Fläsch verdient es, erkundet zu werden. Es eignet sich hervorragend für Radtouren mit ruhigen Wegen und einem sanften Gefälle, das für Abwechslung sorgt. Hier gibt es mehr als ein Dutzend Weingüter, darunter die Familie Adank und das Weingut Roman Hermann. Beide Weine lassen sich auch bei einem ungezwungenen Essen in der Weinstube Fläsch oder in den Weinbergen der Fläscher Bad Grotto genießen. Hier vereinen sich lokale Aromen, seltene Jahrgänge und ein herrlicher Käsekeller in einer geselligen Atmosphäre.
Weiter talabwärts in Malans bietet das Weingut Wegelin einen sehr persönlichen Zwischenstopp. Das von Peter Wegelin gegründete und heute von Raphael und Mathilde Hug geführte Weingut verfolgt seit 2019 einen biodynamischen Ansatz. Ihre Pinot Noirs zeichnen sich durch Komplexität und Finesse aus, während die Weißweine, darunter Pinot Blanc, Completer und Chardonnay, die von einigen der höchstgelegenen Lagen der Region stammen, zeigen, wie viel Charakter diese kleine Region zu bieten hat.
Gleich hinter dem Dorf erzählt das Weingut Fromm eine andere Geschichte: eine Familie mit tiefen Wurzeln in der Herrschaft und ein bedeutendes Kapitel in der Geschichte des neuseeländischen Weinbaus. Marco Fromm präsentiert ein feines Repertoire an Weinen, das durch Wärme und Vielfalt besticht. Fromm bietet auch geführte Wanderungen durch die Weinberge an – eine Reservierung ist unbedingt erforderlich. Um alles, was Malans zu bieten hat, in vollen Zügen zu genießen, ist das restaurierte Gästehaus der Familie aus dem 17. Jahrhundert eine der unvergesslichsten Unterkünfte der Region.
Wer es etwas verspielter mag, bucht eine Schlaf-Fass-Hütte in Jenins oder Maienfeld. Diese umgebauten 8'000-Liter-Weinfässer wurden in gemütliche Schlafkapseln verwandelt, mit Ess- und Badefässern in der Nähe. Es ist skurril, aber das ist Teil des Charmes, und genau die Art von Ort, die ein Weinverkostungswochenende in eine Entdeckungsreise verwandelt, statt in einen starren Reiseplan. Die Fässer sind beheizt und ganzjährig verfügbar.
Nicht weit von Jenins entfernt ist das Restaurant Alter Torkel ein klassischer Zwischenstopp mit atemberaubender Aussicht, einer verlockenden Speisekarte und erstklassigen lokalen Weinen. Nahegelegene Produzenten wie Weinbau Annatina Pelizzatti und das Demeter-zertifizierte Weingut Obrecht vertiefen das Gefühl, dass Wein hier niemals nur eine Sache ist. In einem so engen Tal sind Nuancen alles.
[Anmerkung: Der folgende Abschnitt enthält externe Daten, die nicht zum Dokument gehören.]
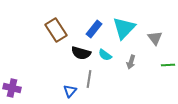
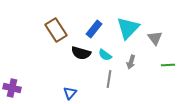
cyan triangle: moved 4 px right
gray line: moved 20 px right
blue triangle: moved 2 px down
Wenn Sie Ihr Wochenende lieber mit einem Hauch von Festlichkeit verbringen möchten, besuchen Sie die jährliche Malanser Weinpromenade. Sie findet im Mai statt und verwandelt das Dorf in eine Verkostungsroute unter freiem Himmel, auf der Dutzende von Produzenten entlang eines leicht begehbaren Weges ihre Weine ausschenken. Der Tag endet mit einem Barbecue, Live-Musik und einer festlichen Dorfatmosphäre.
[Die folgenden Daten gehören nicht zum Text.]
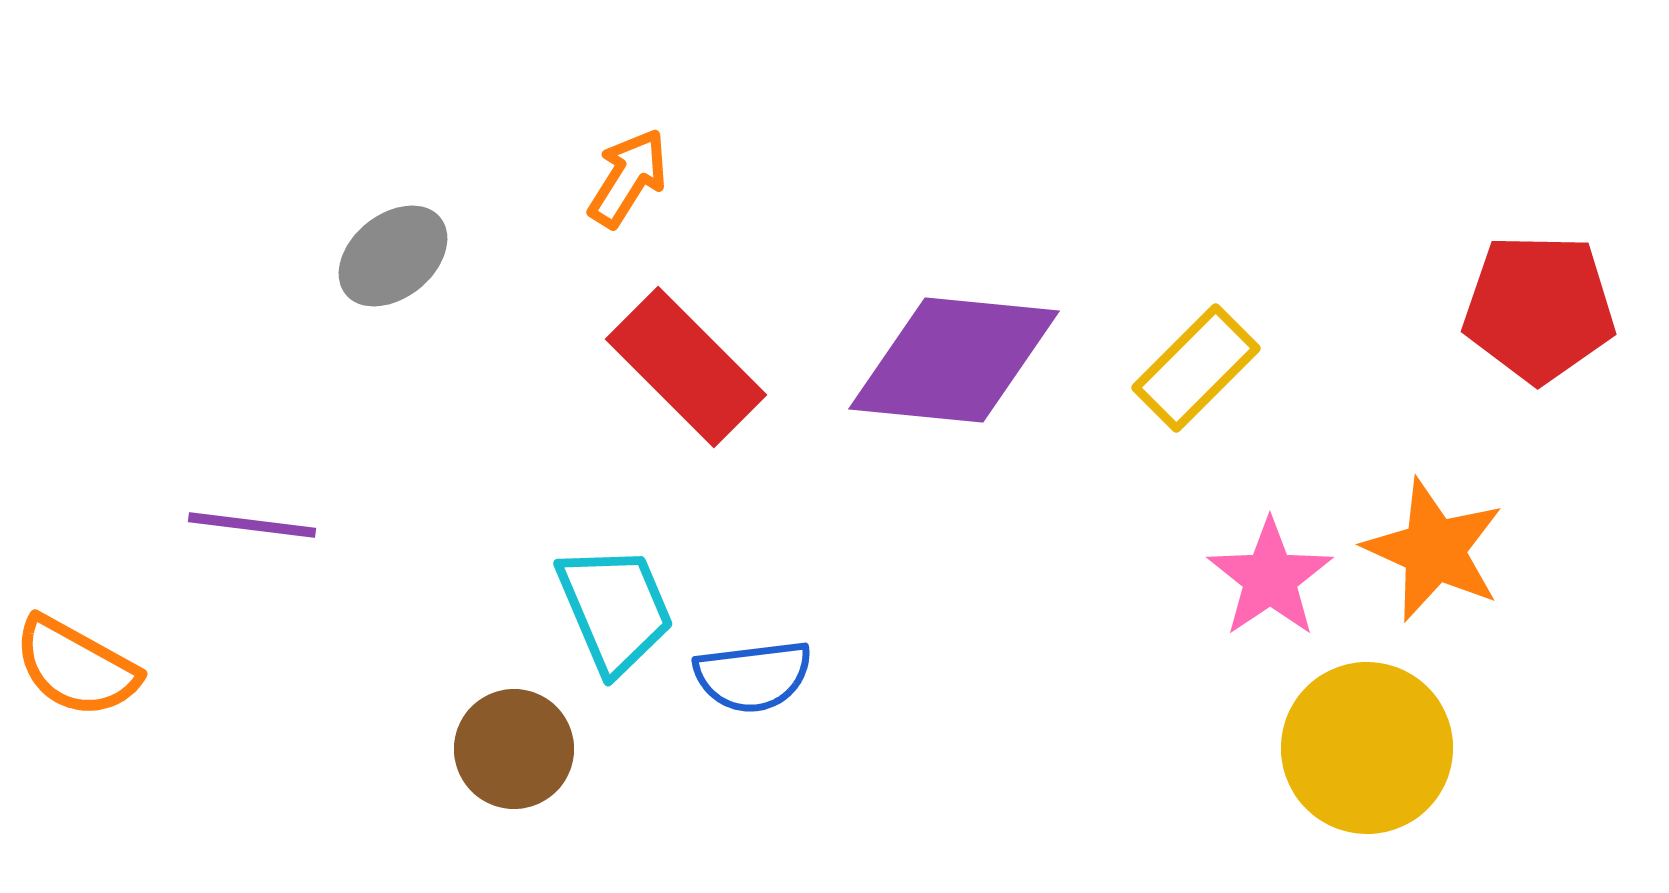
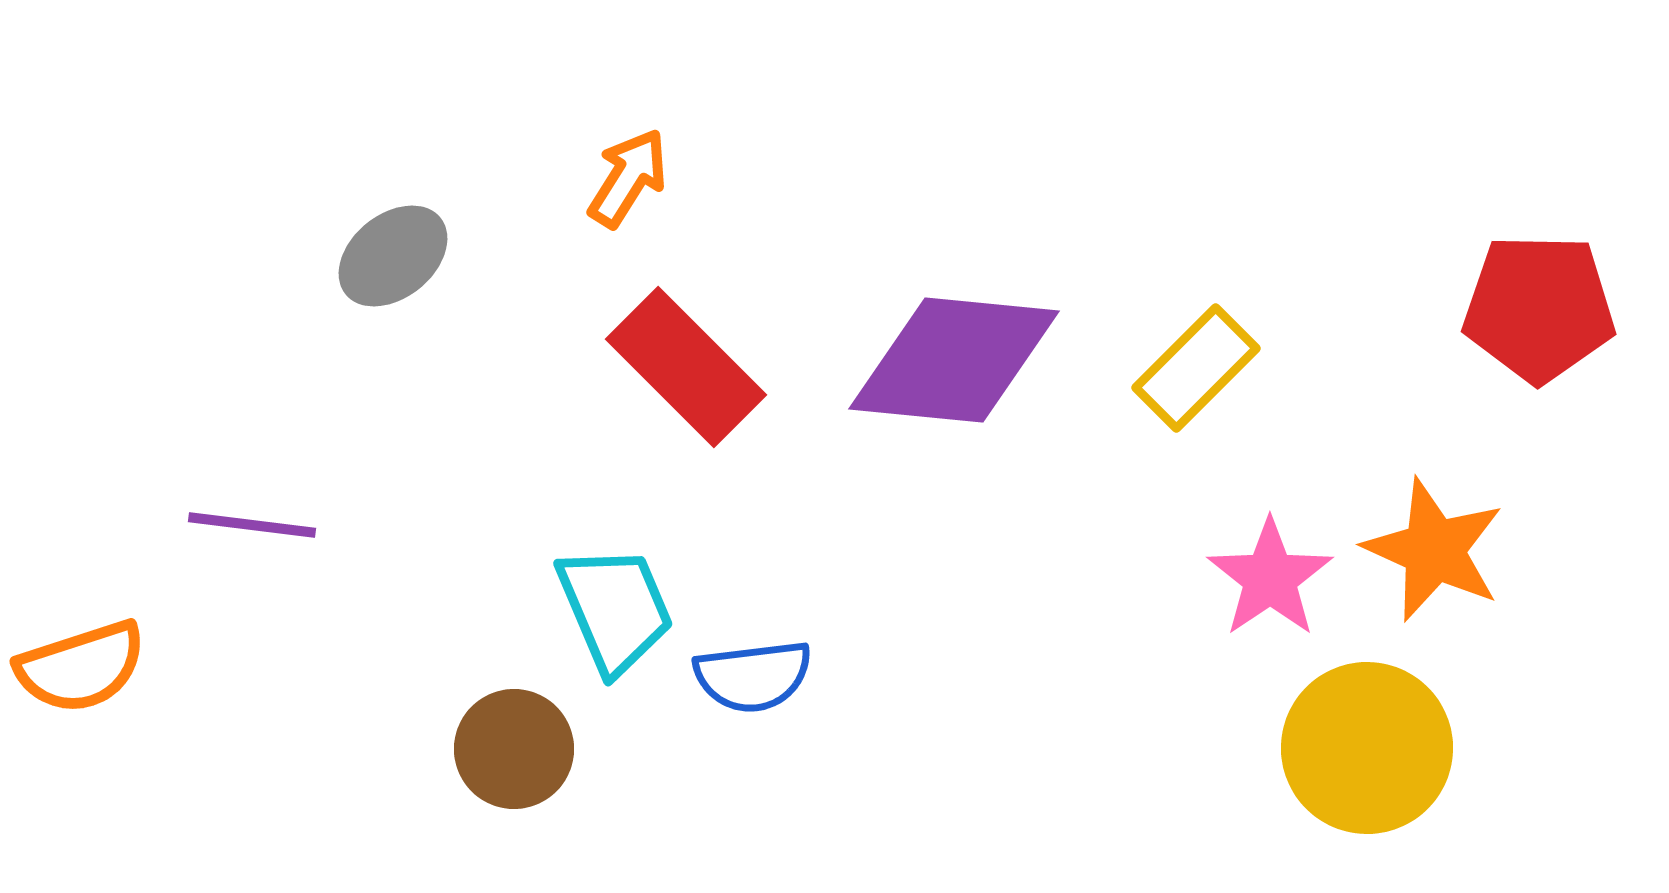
orange semicircle: moved 5 px right; rotated 47 degrees counterclockwise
Und für ein Erlebnis, das sowohl haptisch als auch genussvoll ist, kombiniert die «Wine & Gold Tour» einen praktischen Vergoldungsworkshop mit Weinverkostung und Mittagessen. Besonders gut für Gruppen geeignet, bietet sie das Vergnügen, ein handgefertigtes Goldkunstwerk als Souvenir mit nach Hause zu nehmen.
Beenden Sie das Wochenende im Schloss Maienfeld, wo das restaurierte Schloss aus dem 13. Jahrhundert heute ein Restaurant, ein Bistro, eine Vinothek und eine Bar beherbergt. Es bildet den passenden Abschluss eines Wochenendes in einer Region, die nach wie vor auf ihre eigene, geheimnisvolle Weise fasziniert: geprägt von den Kräften der Alpen, dem Rhein und einer Weinkultur, die all jenen zugutekommt, die bereit sind, sie in gemächlichem Tempo und mit einem Hauch von Neugier zu erkunden.